What you have to do >>
According to the article on early dilapidations review below, when should a landlord prepare a Terminal Schedule of Dilapidations?
===== Text
A Steep Surprise: Why Early Dilapidations Review Is Crucial
By Alex Moat, Partner (Project & Building Consultancy) at Hartnell Taylor Cook
No matter the business, they will likely cause some form of wear and tear to an office during their stay. But, as you would expect, many only consider the repercussions of this damage at the end of their tenancy - despite the terms of a commercial lease obliging tenants to keep the property well-maintained throughout its duration. However, this approach to a tenant’s exit can leave both landlords and tenants burnt. Tenants can be suddenly faced with large dilapidation bills (sometimes costing tens of thousands) whilst forcing landlords to suffer from costly void periods as the property sits empty and unsuitable for market whilst being worked on. The solution here is simple yet effective – early dilapidations review – and it holds benefits for tenants (existing and prospective), landlord and building managers.
What is dilapidations review?
The key is being proactive. For landlords, monitoring a tenant’s occupation throughout the lease term is vital, as well as acting quickly once it is clear that a tenant is moving on. This includes preparing a Terminal Schedule of Dilapidations, either immediately after a tenant serves notice to terminate their lease or six to twelve months before lease expiry. By adopting this course of action, there can be an early understanding between both landlord and tenant as to what is expected in compliance with the yield up provision, enabling both parties to suitably prepare for lease termination.
Crucially, some commercial leases incorporate a provision that enables a landlord to recover their surveyors and legal costs attributed to the preparation and service of a Terminal Schedule of Dilapidations. As such, not only does this early action reduce voids and costs, it is in part cost neutral.
For tenants, this preliminary stage also enables them to instigate early discussions and complete works prior to expiry where needed. It is also important to note that in instances where a financial settlement is preferred, such early agreement and settlement enables dilapidations to be concluded prior to expiry, thus ensuring the landlord has funds to complete the works, so making the transition period better prepared for.
We are increasingly finding that in addition to the aforementioned formal approach to dealing with dilapidations, that in these difficult times we are encouraging our clients, be they landlords or tenants, to take a proactive approach to understanding the likely dilapidation liabilities linked to the occupational lease terms in the form of dilapidations assessments. This establishes early the likely quantum of any claim and affords transparency of the likely actions that the respective parties to the lease need to take in order to mitigate their respective losses and to agree the lease exit strategy.
==========
===== Dataset extract
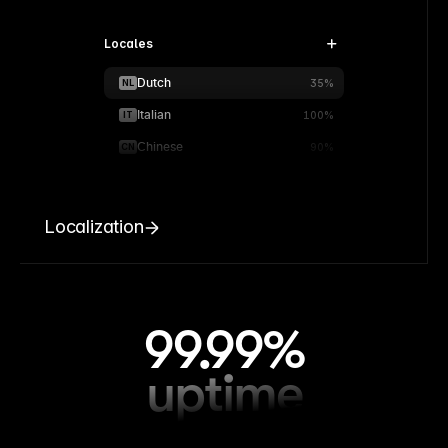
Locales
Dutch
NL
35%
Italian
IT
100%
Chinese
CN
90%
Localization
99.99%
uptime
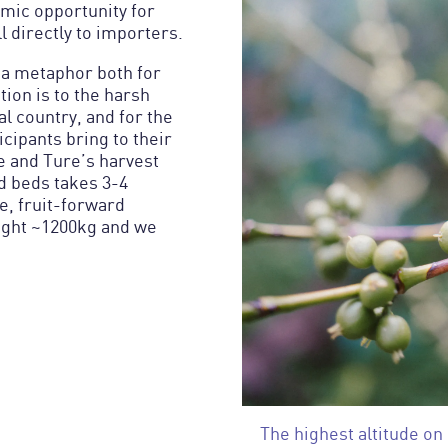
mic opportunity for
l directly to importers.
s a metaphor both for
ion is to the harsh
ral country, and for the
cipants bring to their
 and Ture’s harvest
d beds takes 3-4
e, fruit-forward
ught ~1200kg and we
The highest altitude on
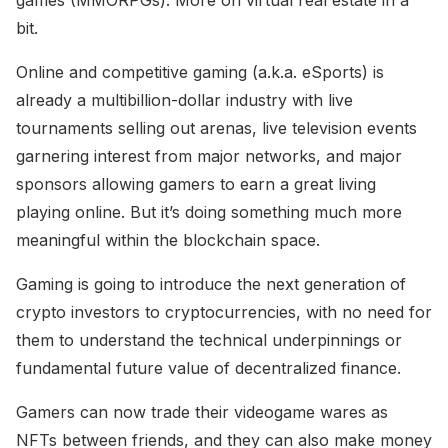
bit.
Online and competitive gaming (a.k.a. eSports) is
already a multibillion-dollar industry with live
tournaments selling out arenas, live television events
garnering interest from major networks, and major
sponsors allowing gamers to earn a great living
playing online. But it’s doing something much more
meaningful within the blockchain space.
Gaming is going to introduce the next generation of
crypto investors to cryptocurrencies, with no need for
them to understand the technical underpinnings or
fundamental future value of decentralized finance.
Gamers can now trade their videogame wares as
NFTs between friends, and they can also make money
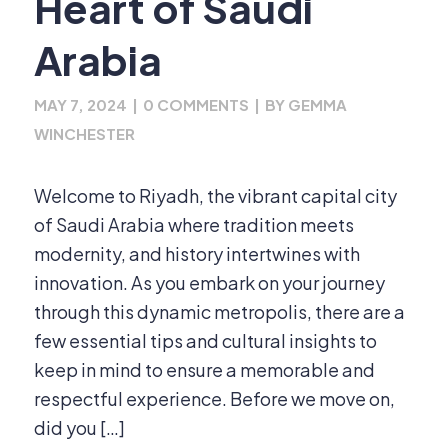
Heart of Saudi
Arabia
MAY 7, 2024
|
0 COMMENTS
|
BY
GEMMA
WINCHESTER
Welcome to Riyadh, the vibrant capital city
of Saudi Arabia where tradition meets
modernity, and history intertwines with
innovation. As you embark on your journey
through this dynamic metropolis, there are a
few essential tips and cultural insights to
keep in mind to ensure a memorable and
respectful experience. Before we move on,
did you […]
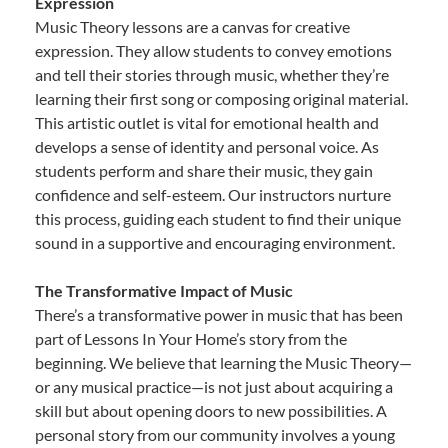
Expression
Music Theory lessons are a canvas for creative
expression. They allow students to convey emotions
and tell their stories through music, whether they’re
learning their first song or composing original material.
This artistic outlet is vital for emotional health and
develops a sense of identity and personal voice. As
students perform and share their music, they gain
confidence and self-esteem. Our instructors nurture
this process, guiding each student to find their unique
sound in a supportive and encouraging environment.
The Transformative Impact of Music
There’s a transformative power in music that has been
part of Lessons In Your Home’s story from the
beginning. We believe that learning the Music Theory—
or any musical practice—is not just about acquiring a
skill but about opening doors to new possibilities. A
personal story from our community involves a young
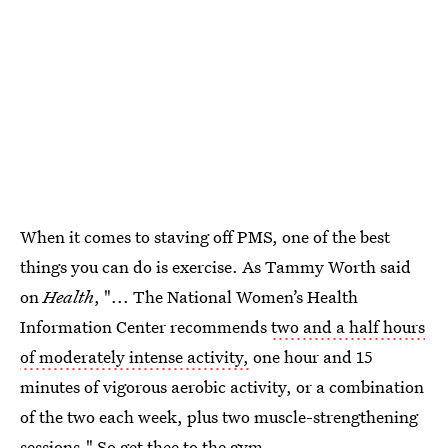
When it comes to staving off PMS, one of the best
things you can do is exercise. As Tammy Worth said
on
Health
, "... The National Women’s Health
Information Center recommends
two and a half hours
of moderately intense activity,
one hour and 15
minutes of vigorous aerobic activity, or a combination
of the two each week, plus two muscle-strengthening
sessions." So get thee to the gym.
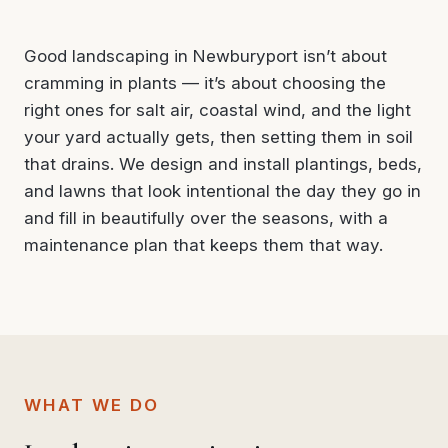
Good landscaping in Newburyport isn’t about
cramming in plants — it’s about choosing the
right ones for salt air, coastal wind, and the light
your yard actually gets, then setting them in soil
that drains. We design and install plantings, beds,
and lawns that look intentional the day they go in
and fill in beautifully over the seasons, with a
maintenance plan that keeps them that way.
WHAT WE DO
==========
Result for this exercise >>
Either immediately after a tenant serves notice to terminate their lease or six to twelve months before lease expiry.